▸ DATA EXCERPT:
----

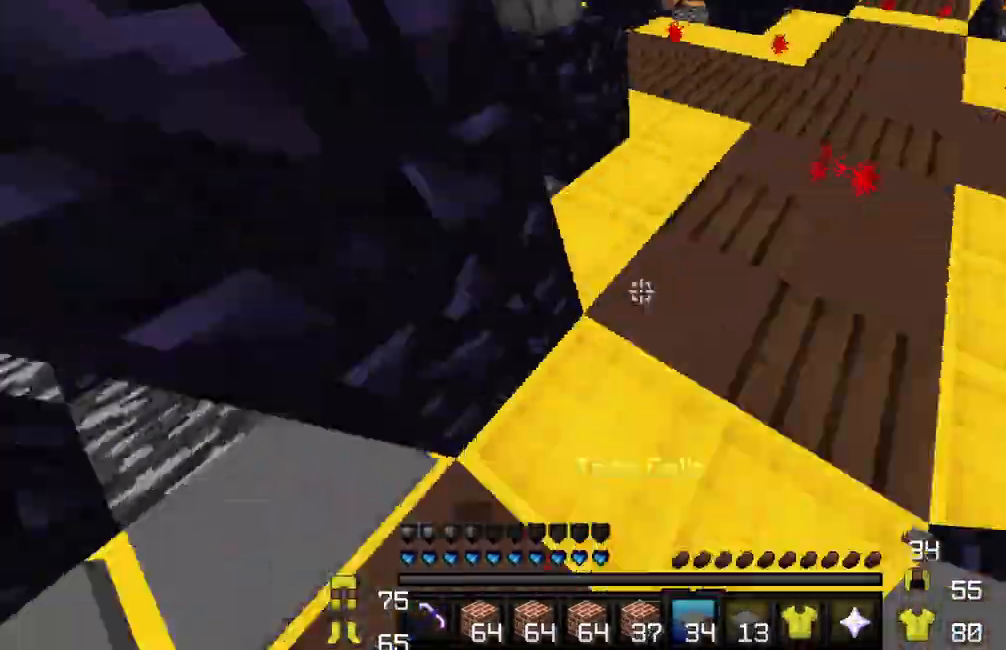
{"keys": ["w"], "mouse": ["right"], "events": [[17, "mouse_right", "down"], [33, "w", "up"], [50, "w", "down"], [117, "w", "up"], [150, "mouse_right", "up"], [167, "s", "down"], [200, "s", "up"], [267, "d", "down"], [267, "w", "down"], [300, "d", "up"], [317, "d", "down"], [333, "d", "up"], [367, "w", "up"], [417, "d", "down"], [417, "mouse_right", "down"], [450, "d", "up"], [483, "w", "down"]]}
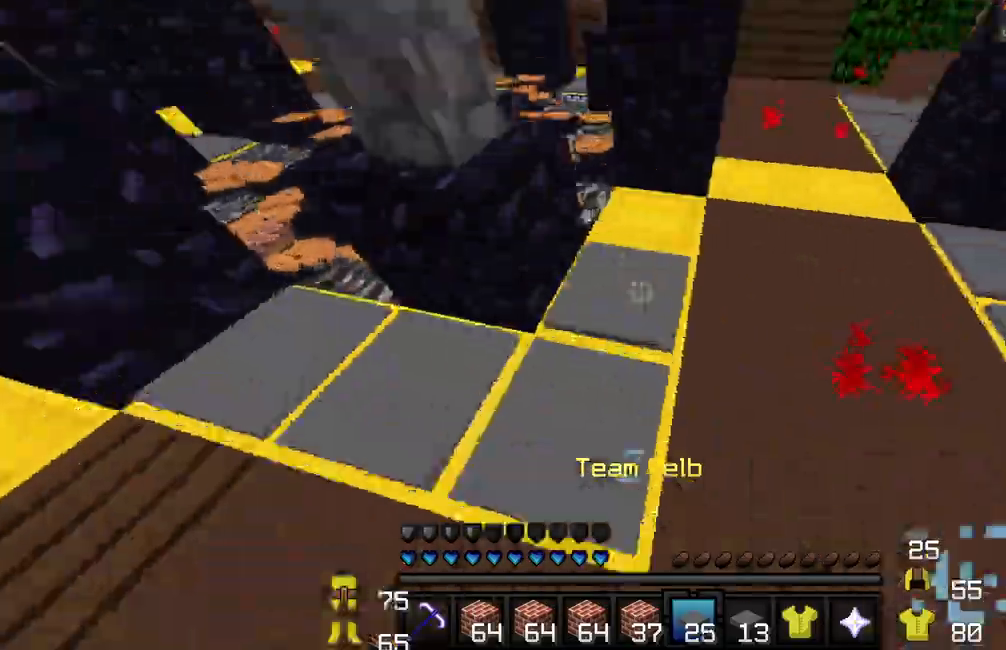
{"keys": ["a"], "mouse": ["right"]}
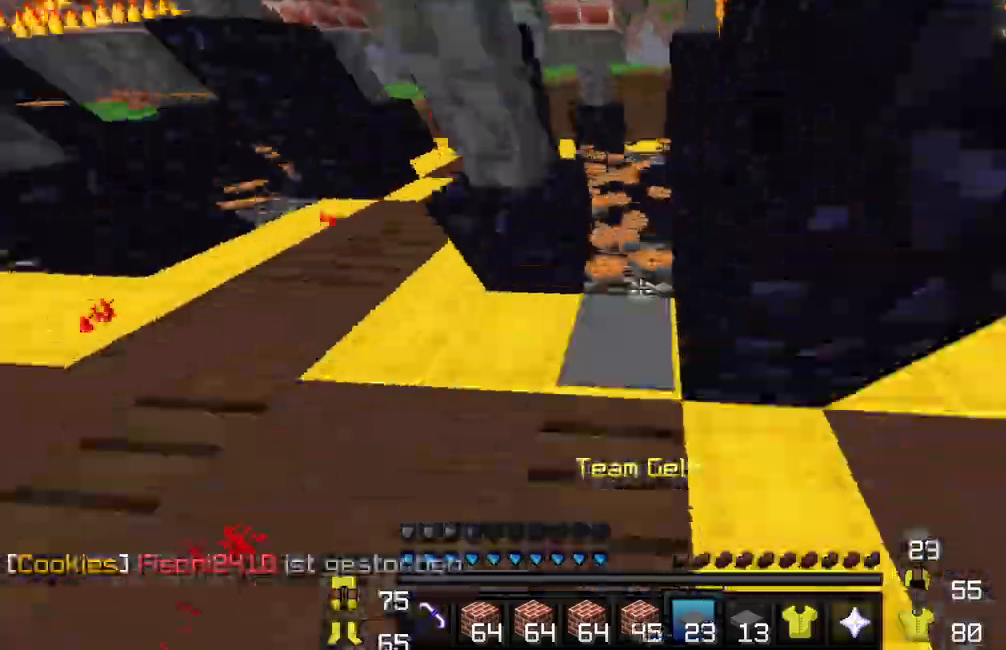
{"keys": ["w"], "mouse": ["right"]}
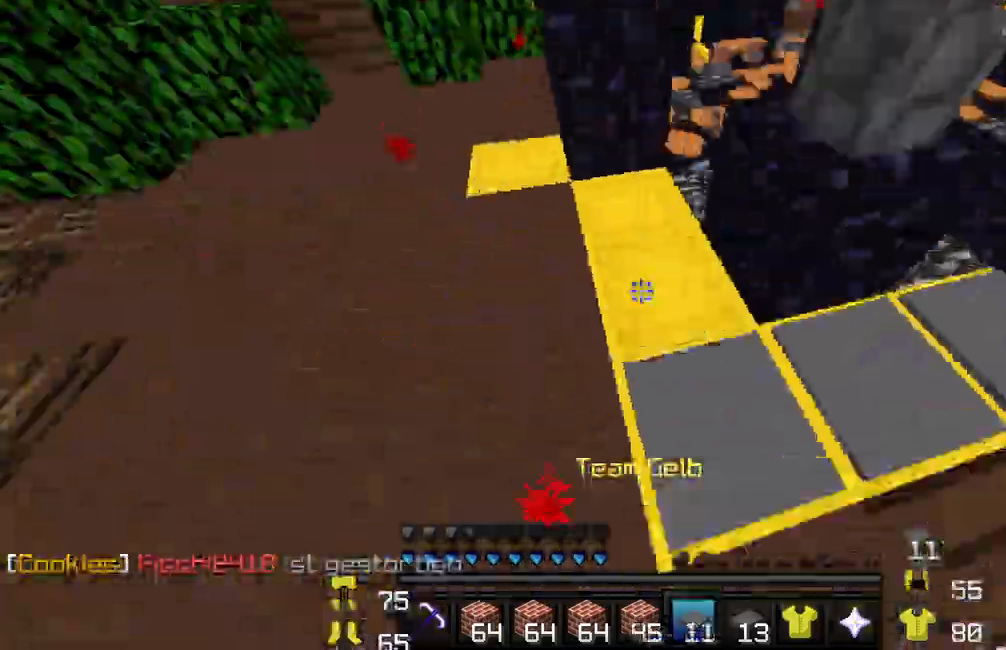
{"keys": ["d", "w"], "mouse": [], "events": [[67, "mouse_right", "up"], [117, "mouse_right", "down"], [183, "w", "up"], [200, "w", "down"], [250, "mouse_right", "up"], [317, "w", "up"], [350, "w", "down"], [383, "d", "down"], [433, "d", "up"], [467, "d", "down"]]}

----

▸ WHAT YOU SHOULD DO:
Give the data above back unchanged, except for the pictures.

▸ TASK RESPONSE:
{"keys": ["w"], "mouse": ["right"], "events": [[17, "mouse_right", "down"], [33, "w", "up"], [50, "w", "down"], [117, "w", "up"], [150, "mouse_right", "up"], [167, "s", "down"], [200, "s", "up"], [267, "d", "down"], [267, "w", "down"], [300, "d", "up"], [317, "d", "down"], [333, "d", "up"], [367, "w", "up"], [417, "d", "down"], [417, "mouse_right", "down"], [450, "d", "up"], [483, "w", "down"]]}
{"keys": ["a"], "mouse": ["right"]}
{"keys": ["w"], "mouse": ["right"]}
{"keys": ["d", "w"], "mouse": [], "events": [[67, "mouse_right", "up"], [117, "mouse_right", "down"], [183, "w", "up"], [200, "w", "down"], [250, "mouse_right", "up"], [317, "w", "up"], [350, "w", "down"], [383, "d", "down"], [433, "d", "up"], [467, "d", "down"]]}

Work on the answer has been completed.